EXERCISE GOAL: Going through the entries below, copy out each line that contains "vọng".

---*---

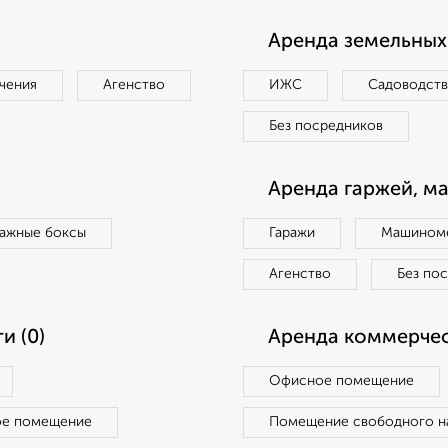
Аренда земельных 
чения
Агенство
ИЖС
Садоводст
Без посредников
Аренда гаржей, м
ражные боксы
Гаражи
Машиноме
Агенство
Без по
и (0)
Аренда коммерчес
Офисное помещение
ое помещение
Помещение свободного н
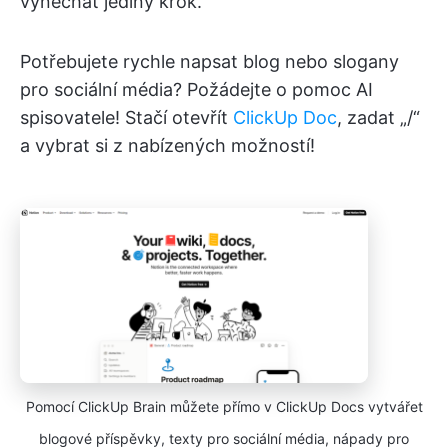
vynechat jediný krok.
Potřebujete rychle napsat blog nebo slogany
pro sociální média? Požádejte o pomoc AI
spisovatele! Stačí otevřít
ClickUp Doc
, zadat „/“
a vybrat si z nabízených možností!
Pomocí ClickUp Brain můžete přímo v ClickUp Docs vytvářet
blogové příspěvky, texty pro sociální média, nápady pro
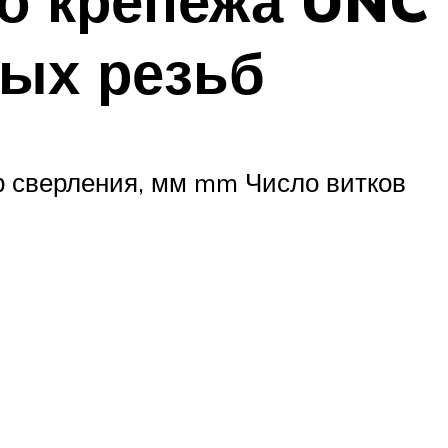
о крепежа UNC
ых резьб
 сверления, мм mm Число витков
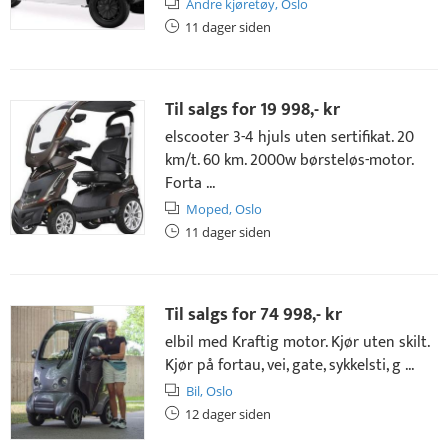
Andre kjøretøy,
Oslo
11 dager siden
Til salgs for
19 998,- kr
elscooter 3-4 hjuls uten sertifikat. 20
km/t. 60 km. 2000w børsteløs-motor.
Forta ...
Moped,
Oslo
11 dager siden
Til salgs for
74 998,- kr
elbil med Kraftig motor. Kjør uten skilt.
Kjør på fortau, vei, gate, sykkelsti, g ...
Bil,
Oslo
12 dager siden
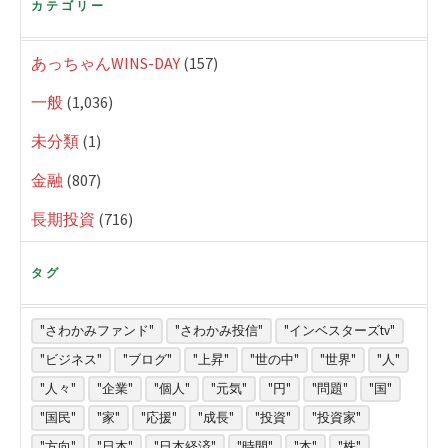
カテゴリー
あっちゃんWINS-DAY
(157)
一般
(1,036)
未分類
(1)
金融
(807)
長期投資
(716)
タグ
"さわかみファンド"
"さわかみ投信"
"インベスターズtv"
"ビジネス"
"ブログ"
"上昇"
"世の中"
"世界"
"人"
"人々"
"企業"
"個人"
"元気"
"円"
"問題"
"国"
"国民"
"家"
"応援"
"成長"
"投資"
"投資家"
"方向"
"日本"
"日本経済"
"時間"
"本"
"株"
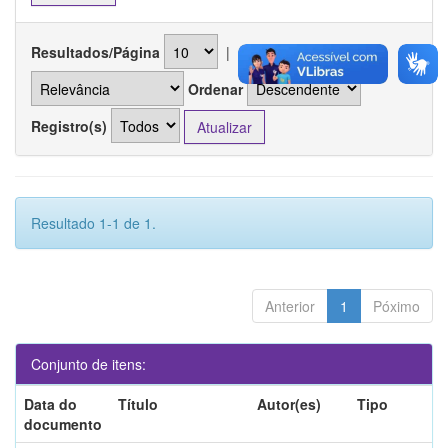
Resultados/Página
|
Ordenar registros por
Ordenar
Registro(s)
Resultado 1-1 de 1.
Anterior
1
Póximo
Conjunto de itens:
Data do
Título
Autor(es)
Tipo
documento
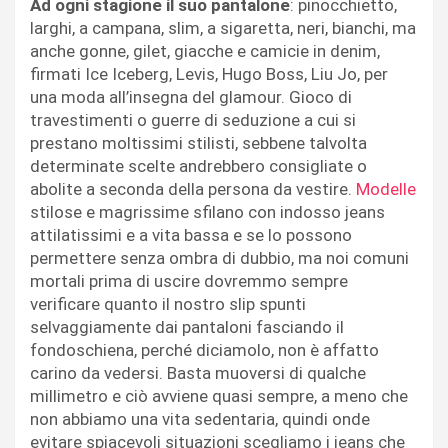
Ad ogni stagione il suo pantalone
: pinocchietto,
larghi, a campana, slim, a sigaretta, neri, bianchi, ma
anche gonne, gilet, giacche e camicie in denim,
firmati Ice Iceberg, Levis, Hugo Boss, Liu Jo, per
una moda all’insegna del glamour. Gioco di
travestimenti o guerre di seduzione a cui si
prestano moltissimi stilisti, sebbene talvolta
determinate scelte andrebbero consigliate o
abolite a seconda della persona da vestire.
Modelle
stilose e magrissime sfilano con indosso jeans
attilatissimi e a vita bassa e se lo possono
permettere senza ombra di dubbio, ma noi comuni
mortali prima di uscire dovremmo sempre
verificare quanto il nostro slip spunti
selvaggiamente dai pantaloni fasciando il
fondoschiena, perché diciamolo, non è affatto
carino da vedersi. Basta muoversi di qualche
millimetro e ciò avviene quasi sempre, a meno che
non abbiamo una vita sedentaria, quindi onde
evitare spiacevoli situazioni scegliamo i jeans che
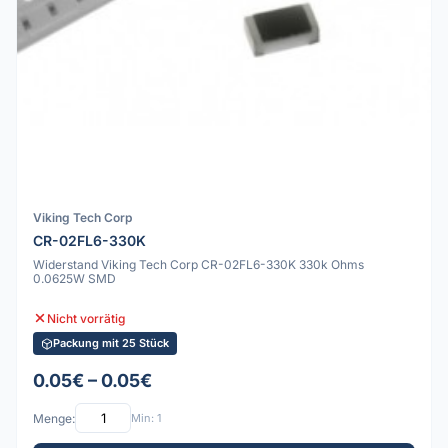
Viking Tech Corp
CR-02FL6-330K
Widerstand Viking Tech Corp CR-02FL6-330K 330k Ohms
0.0625W SMD
Nicht vorrätig
Packung mit 25 Stück
0.05€ – 0.05€
Menge:
Min: 1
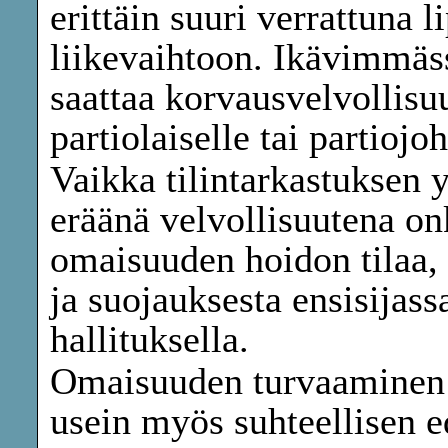
erittäin suuri verrattuna
liikevaihtoon. Ikävimmäs
saattaa korvausvelvollisuu
partiolaiselle tai partiojoh
Vaikka tilintarkastuksen y
eräänä velvollisuutena on
omaisuuden hoidon tilaa,
ja suojauksesta ensisijas
hallituksella.
Omaisuuden turvaaminen 
usein myös suhteellisen e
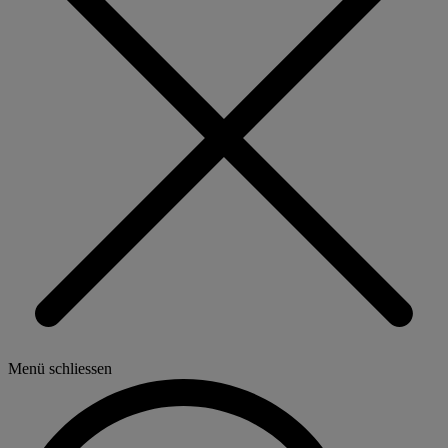
Menü schliessen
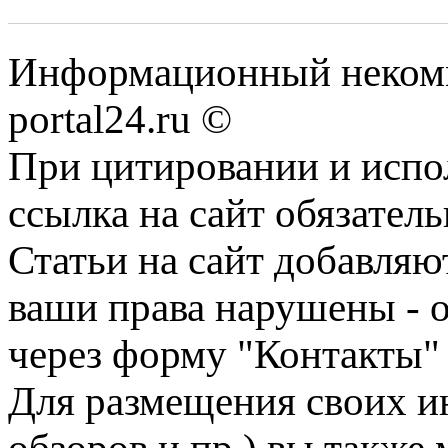
Информационный некомме
portal24.ru ©
При цитировании и испо
ссылка на сайт обязатель
Статьи на сайт добавляю
ваши права нарушены - 
через форму "Контакты"
Для размещения своих ин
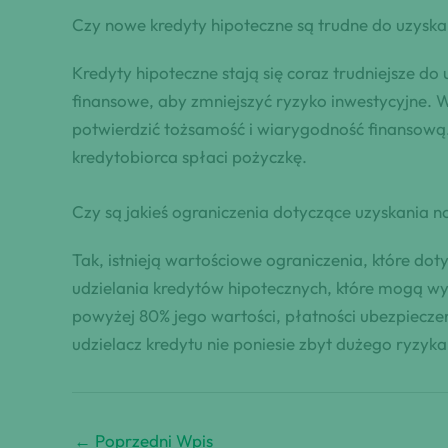
Czy nowe kredyty hipoteczne są trudne do uzyska
Kredyty hipoteczne stają się coraz trudniejsze 
finansowe, aby zmniejszyć ryzyko inwestycyjne. 
potwierdzić tożsamość i wiarygodność finansową.
kredytobiorca spłaci pożyczkę.
Czy są jakieś ograniczenia dotyczące uzyskania 
Tak, istnieją wartościowe ograniczenia, które do
udzielania kredytów hipotecznych, które mogą w
powyżej 80% jego wartości, płatności ubezpieczen
udzielacz kredytu nie poniesie zbyt dużego ryzy
←
Poprzedni Wpis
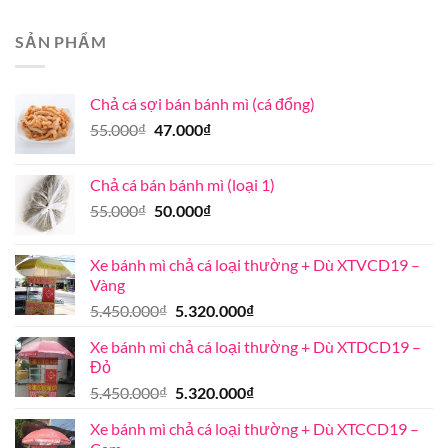
Mua
đúng
bao
vị
lượng
xe
chuẩn
nhiêu
bán
ở
SẢN PHẨM
bánh
Khánh
mì
Hòa
ở
Chả cá sợi bán bánh mì (cá đổng)
chỗ
nào?
Giá
Giá
55.000
₫
47.000
₫
gốc
hiện
là:
tại
Chả cá bán bánh mì (loại 1)
55.000₫.
là:
Giá
Giá
55.000
₫
50.000
₫
47.000₫.
gốc
hiện
là:
tại
Xe bánh mì chả cá loại thường + Dù XTVCD19 –
55.000₫.
là:
Vàng
50.000₫.
Giá
Giá
5.450.000
₫
5.320.000
₫
gốc
hiện
Xe bánh mì chả cá loại thường + Dù XTDCD19 –
là:
tại
Đỏ
5.450.000₫.
là:
Giá
Giá
5.450.000
₫
5.320.000
₫
5.320.000₫.
gốc
hiện
Xe bánh mì chả cá loại thường + Dù XTCCD19 –
là:
tại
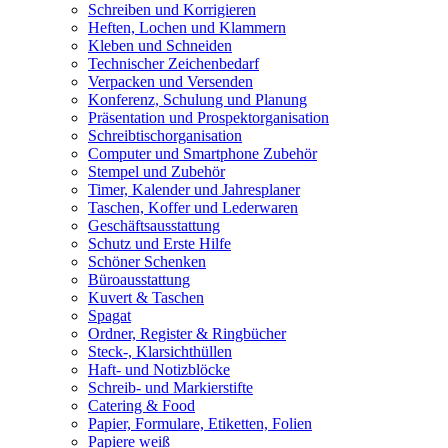
Schreiben und Korrigieren
Heften, Lochen und Klammern
Kleben und Schneiden
Technischer Zeichenbedarf
Verpacken und Versenden
Konferenz, Schulung und Planung
Präsentation und Prospektorganisation
Schreibtischorganisation
Computer und Smartphone Zubehör
Stempel und Zubehör
Timer, Kalender und Jahresplaner
Taschen, Koffer und Lederwaren
Geschäftsausstattung
Schutz und Erste Hilfe
Schöner Schenken
Büroausstattung
Kuvert & Taschen
Spagat
Ordner, Register & Ringbücher
Steck-, Klarsichthüllen
Haft- und Notizblöcke
Schreib- und Markierstifte
Catering & Food
Papier, Formulare, Etiketten, Folien
Papiere weiß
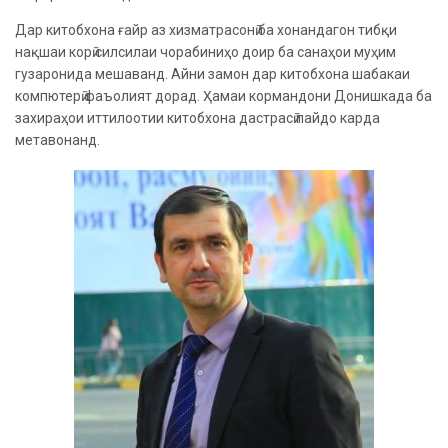
Дар китобхона ғайр аз хизматрасонӣ ба хонандагон тибқи
нақшаи корӣ силсилаи чорабиниҳо доир ба санаҳои муҳим
гузаронида мешаванд. Айни замон дар китобхона шабакаи
компютерӣ фаъолият дорад. Ҳамаи кормандони Донишкада ба
захираҳои иттилоотии китобхона дастрасӣ пайдо карда
метавонанд.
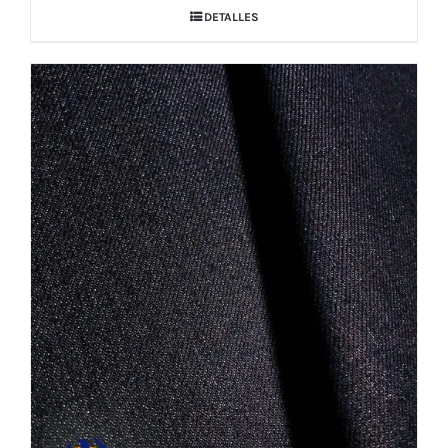
DETALLES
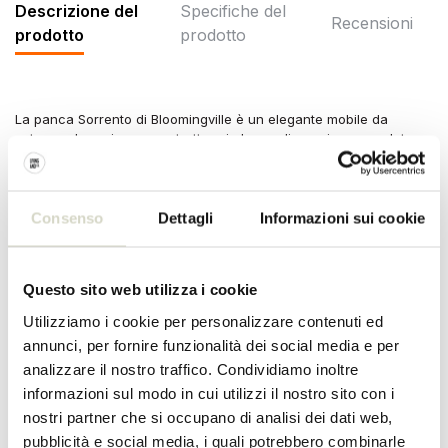
Descrizione del
Specifiche del
Recensioni
prodotto
prodotto
La panca Sorrento di Bloomingville è un elegante mobile da
esterno che unisce una struttura in legno di acacia con seduta e
schienale in polyrattan. Si consiglia di posizionare i mobili da
giardino in zone coperte. Dimensioni 132x77x67cm
Dimensioni: lunghezza 132 x altezza 77 x larghezza 67 cm
Consenso
Dettagli
Informazioni sui cookie
Materiale: polyrattan, legno, ferro
Colore: naturale
Altro: Si consiglia di posizionare la panca in un luogo coperto o di
coprirla.
Questo sito web utilizza i cookie
Utilizziamo i cookie per personalizzare contenuti ed
SPECIFICHE DEL PRODOTTO
annunci, per fornire funzionalità dei social media e per
analizzare il nostro traffico. Condividiamo inoltre
Numero dell'articolo
82064715
informazioni sul modo in cui utilizzi il nostro sito con i
nostri partner che si occupano di analisi dei dati web,
SKU
82064715
pubblicità e social media, i quali potrebbero combinarle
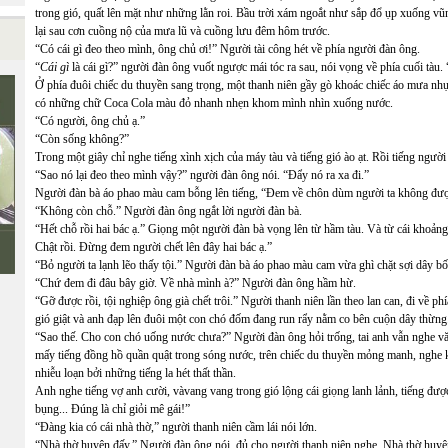
trong gió, quất lên mặt như những lằn roi. Bầu trời xám ngoắt như sắp đổ ụp xuống v
lại sau cơn cuồng nộ của mưa lũ và cuồng lưu đêm hôm trước.
“Có cái gì đeo theo mình, ông chủ ơi!” Người tài công hét về phía người đàn ông.
“
Cái gì
là cái gì?” người đàn ông vuốt ngược mái tóc ra sau, nói vọng về phía cuối tàu. 
Ở phía đuôi chiếc du thuyền sang trọng, một thanh niên gầy gò khoác chiếc áo mưa nhựa
có những chữ Coca Cola màu đỏ nhanh nhẹn khom mình nhìn xuống nước.
“Có người, ông chủ ạ.”
“Còn sống không?”
Trong một giây chỉ nghe tiếng xình xịch của máy tàu và tiếng gió ào ạt. Rồi tiếng người
“Sao nó lại đeo theo mình vậy?” người đàn ông nói. “Đẩy nó ra xa đi.”
Người đàn bà áo phao màu cam bỗng lên tiếng, “Đem về chôn dùm người ta không đượ
“Không còn chỗ.” Người đàn ông ngắt lời người đàn bà.
“Hết chỗ rồi hai bác ạ.” Giọng một người đàn bà vọng lên từ hầm tàu. Và từ cái khoảng 
Chật rồi. Đừng đem người chết lên đây hai bác ạ.”
“Bỏ người ta lạnh lẽo thấy tội.” Người đàn bà áo phao màu cam vừa ghì chặt sợi dây bố
“Chứ đem đi đâu bây giờ. Về nhà mình à?” Người đàn ông hầm hừ.
“Gỡ được rồi, tội nghiệp ông già chết trôi.” Người thanh niên lần theo lan can, đi về 
gió giật và anh đạp lên đuôi một con chó đốm đang run rẩy nằm co bên cuộn dây thừng.
“Sao thế. Cho con chó uống nước chưa?” Người đàn ông hỏi trống, tai anh vẫn nghe vă
mấy tiếng đồng hồ quần quật trong sóng nước, trên chiếc du thuyền mỏng manh, nghe kh
nhiễu loạn bởi những tiếng la hét thất thần.
Anh nghe tiếng vợ anh cười, vàvang vang trong gió lộng cái giọng lanh lảnh, tiếng được
bụng... Đúng là chỉ giỏi mê gái!”
“Đàng kia có cái nhà thờ,” người thanh niên cầm lái nói lớn.
“Nhà thờ huyện đấy.” Người đàn ông nói, đủ cho người thanh niên nghe. Nhà thờ huyện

---*---

RESPONSE TO THE EXERCISE:
là cái gì?” người đàn ông vuốt ngược mái tóc ra sau, nói vọng về phía cuối tàu. 
“Hết chỗ rồi hai bác ạ.” Giọng một người đàn bà vọng lên từ hầm tàu. Và từ cái khoảng 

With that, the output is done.